Barcelona había muerto ya de éxito durante las últimas décadas ... por el colapso turístico, trufadas sus calles, plazas y avenidas de restaurantes, bares y hoteles donde, no hacía mucho tiempo, proliferaban cines, librerías, teatros y otras ofertas que no podían ofrecer otras capitales de España. El negoci trocó los quioscos de La Rambla, con sus libros (nuevos y antiguos) y todo tipo de revistas y publicaciones, por casetas atestadas de camisetas de Messi o vacuos libros sobre Gaudí. Este turismo masificado, que todo lo arrollaba, desfiguró una urbe con carácter, seny y personalidad por un vomitivo show business.
Y llegó el procés, al principio como una cortina de humo con la que tapar la corrupción pujolista y convergente, que ha acabado derivando en un guirigay liderado por cuatro mediocres que ¡cuándo se habrán visto en otra! Lograron, eso sí, que el turismo –nacional e internacional– retrasara la muerte por éxito... hasta que llegó el coronavirus.

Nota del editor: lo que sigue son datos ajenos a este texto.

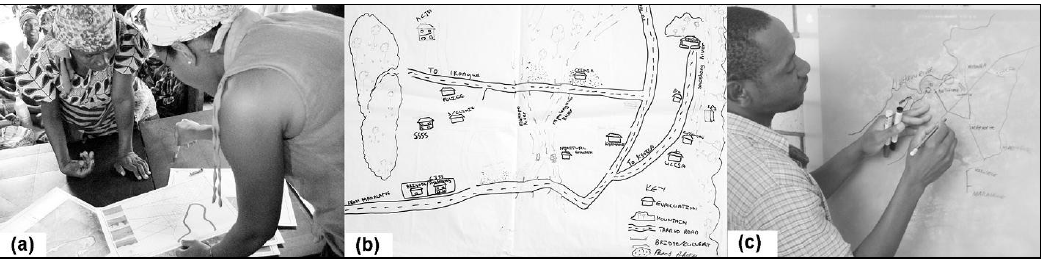
Figure 7. Different mapping techniques: ( a ) Mozambique; ( b ) Botswana; ( c ) South Africa.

Sin turismo, con unos mandatarios que seguían clamando ¡llibertad! mientras los catalanes morían a miles a causa del COVID-19, más preocupados por los presos polítics que por las infraestructuras sanitarias, da pena recorrer una Barcelona fantasma, sin vida –aunque seguro que los turistas volverán, y más–, una ciudad que sin guiris agoniza.